At the end of investigation the researchers found that smokers were 1.77 times more likely than other people who had never smoked to develop pancreatic cancer. The risk depends of the amount of cigarettes a person smoke daily, the length of time that they smoke, and the total number of packs a person smoke daily and the number of years they smoked.
Researchers found that people who had quit smoking 10 years beforehand were still at increased risk of pancreatic cancer, while the risk for people who had quit for 15 years was similar to that of people who had never smoked. Similar risk models have been seen for lung cancer, bladder cancer, cancer of the oral cavity, kidney cancer, and esophageal cancer, they add, which explained that smoking may increase the risk of all of these cancer types through alike mechanisms. For example the current analysis found 15% of all pancreatic cases were due to cigarette smoking. Pancreatic cancer is the fourth-leading cause of death due to the cancer in the US, with fewer than 5% of people surviving for five years after being diagnosed with the disease.
Pancreatic cancer is particularly deadly because there is no way to screen for it, so people are often diagnosed late. Investigators concluded that cigarette smoke contains a large number of carcinogens (cancer causing chemicals).
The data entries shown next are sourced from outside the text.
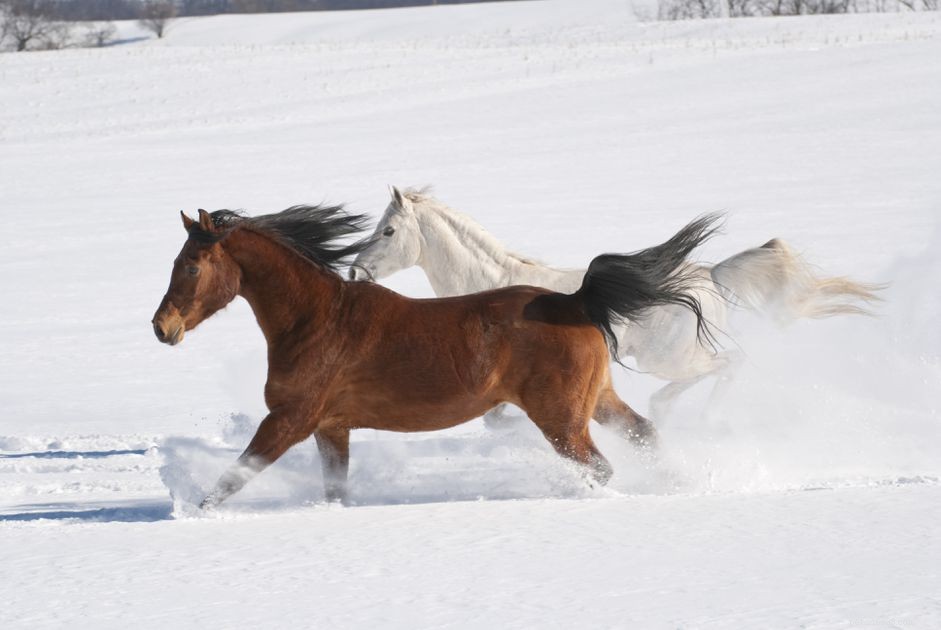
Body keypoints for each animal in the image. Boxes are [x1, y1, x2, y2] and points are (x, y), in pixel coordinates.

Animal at [152, 204, 718, 508]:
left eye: (192, 266)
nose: (162, 328)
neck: (317, 320)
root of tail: (578, 300)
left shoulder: (289, 419)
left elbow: (231, 478)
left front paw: (189, 511)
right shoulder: (331, 427)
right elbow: (335, 489)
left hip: (560, 418)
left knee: (599, 466)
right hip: (596, 401)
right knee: (645, 434)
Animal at [350, 186, 883, 421]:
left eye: (388, 231)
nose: (356, 270)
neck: (494, 285)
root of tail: (708, 277)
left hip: (669, 358)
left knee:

Therefore, it is not surprising that cigarette smoking is one of the biggest risk factors for developing pancreatic cancer. For example, smoking during college has been associated with a 2-3 fold increased risk of pancreatic cancer.
Pancreatic cancer is proportionally more common in Jews than the rest of the American population. This may be because of a particular inherited mutation in the breast cancer gene (BRCA2) which runs in some Jewish families, added researchers.